Recovery Goes High Tech
"It’s one thing to have a foam roller; it’s a whole other thing to know what parts of the body need the foam roller’s attention to maximize the recovery process", says Chris Nentarz, PT, owner of Move Well Physical Therapy and TRX Master Trainer. But with a little help from a high-tech platform like TRX MAPS—a system that instantly analyzes structural imbalances—users can take the guesswork out of which parts of the body are tight and require tension release.
“MAPS allows us to determine which recovery techniques to use and which tissues to direct that at,” he says. “It also allows us to see how a client or athlete responds to a strategy or technique. It is not uncommon to find that what we think works, may not.”
He adds that oftentimes, the average exerciser doesn’t fully understand recovery and so support from tools like TRX MAPS makes the process a lot easier and provides everyone with his or her own unique approach.
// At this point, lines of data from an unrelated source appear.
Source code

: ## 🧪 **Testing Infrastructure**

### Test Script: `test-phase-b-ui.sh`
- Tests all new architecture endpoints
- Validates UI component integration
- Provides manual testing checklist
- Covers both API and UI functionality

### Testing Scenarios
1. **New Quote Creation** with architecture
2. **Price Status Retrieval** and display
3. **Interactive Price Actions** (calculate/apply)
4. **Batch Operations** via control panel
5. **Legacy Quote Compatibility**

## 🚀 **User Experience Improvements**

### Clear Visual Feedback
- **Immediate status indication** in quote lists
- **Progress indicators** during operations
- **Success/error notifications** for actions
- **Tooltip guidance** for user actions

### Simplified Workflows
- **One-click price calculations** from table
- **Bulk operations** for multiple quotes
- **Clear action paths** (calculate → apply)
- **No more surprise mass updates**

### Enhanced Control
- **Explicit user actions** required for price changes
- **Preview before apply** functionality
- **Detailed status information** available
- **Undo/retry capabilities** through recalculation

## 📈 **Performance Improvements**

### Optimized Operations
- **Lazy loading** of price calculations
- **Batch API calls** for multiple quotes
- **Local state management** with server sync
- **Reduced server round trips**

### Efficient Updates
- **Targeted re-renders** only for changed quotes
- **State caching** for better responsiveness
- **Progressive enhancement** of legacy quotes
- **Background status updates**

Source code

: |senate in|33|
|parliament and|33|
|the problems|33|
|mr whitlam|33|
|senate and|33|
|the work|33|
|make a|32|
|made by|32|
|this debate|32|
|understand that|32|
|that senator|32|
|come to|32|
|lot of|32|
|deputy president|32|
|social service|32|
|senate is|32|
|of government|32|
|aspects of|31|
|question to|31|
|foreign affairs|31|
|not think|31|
“Individualized solutions are always best,” says Nentarz.
Martinez explains that TRX MAPS is integral to the process at Stretchlab.
He explains, “After someone is checked in, the Flexologist takes them to the MAPS machine and runs them through a scan. Once results populate, the Flexologist discusses the focus of the session based on the client's goals and MAPS results. Then they go straight to the bench for the stretch session.”
From there, Stretchlab clients are tracked via MAPS on a monthly basis to determine progress.
“MAPS helps us educate our members on their body (visually) and how we can obtain results through assisted stretching,” Martinez states.
Recovery Is Good Business
Pata, Martinez, Wagner, and Nentarz all agree that this facet of the fitness industry is poised for expansion. Not only are these kinds of programs and products of interest to high-performance individuals eager to stay in their games of choice, they are important for anyone interested in getting and staying active and can play a huge role in helping those of all lifestyles feel and move better.
Says Wagner: “I see fitness facilities spending more money and effort to create not only ‘recovery-only' spaces within their facility, but to also add recovery-specific programs (classes) to their current schedules. There is a need for fitness programs, classes and education within gyms that cater to specific populations like desk jockeys and people with physically demanding jobs, and those looking for more sport- or goal-related recovery/restorative options.”
Martinez adds that gyms would be making a costly mistake to ignore the growing trend.
“An investment in recovery is an investment in your members,” he explains. “Data shows us that one of the biggest reasons gym members cancel their membership is due to injury/pain from working out.”
Bottom line: Recovery tools, education and programming can help people feel and move better. When people feel and move better, they want to stay that way and are more likely to maintain memberships and become loyal, long-term training clients. So, long story short… as leaders in functional training, with the belief that movement is a vital sign, we are crossing our fingers that recovery is here to stay.